● What to work on
In the listing, starting at the line containing "Group A: median" and ending at the line containing "Group E: median", substitute "whisker span" for every "whiskers". Give only those lines, with nothing else changed.

● Given data
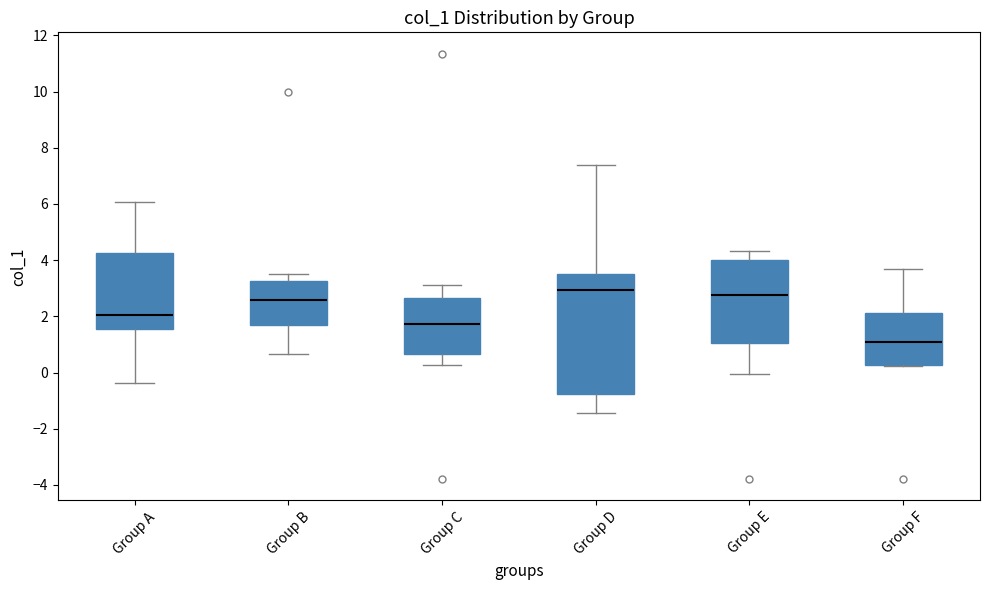

Reading left to right, read every box against the y-axis: the position of its median line, the range the box covers, and the ends of its whiskers. The values are not printed on the chart, so give them approximately, as read against the axis.

Group A: median 2.0, box 1.6 to 4.2, whiskers -0.4 to 6.0
Group B: median 2.6, box 1.6 to 3.2, whiskers 0.6 to 3.6
Group C: median 1.8, box 0.6 to 2.6, whiskers 0.2 to 3.2
Group D: median 3.0, box -0.8 to 3.6, whiskers -1.4 to 7.4
Group E: median 2.8, box 1.0 to 4.0, whiskers 0.0 to 4.4
Group F: median 1.0, box 0.2 to 2.2, whiskers 0.2 to 3.6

● Solution for this exercise
Group A: median 2.0, box 1.6 to 4.2, whisker span -0.4 to 6.0
Group B: median 2.6, box 1.6 to 3.2, whisker span 0.6 to 3.6
Group C: median 1.8, box 0.6 to 2.6, whisker span 0.2 to 3.2
Group D: median 3.0, box -0.8 to 3.6, whisker span -1.4 to 7.4
Group E: median 2.8, box 1.0 to 4.0, whisker span 0.0 to 4.4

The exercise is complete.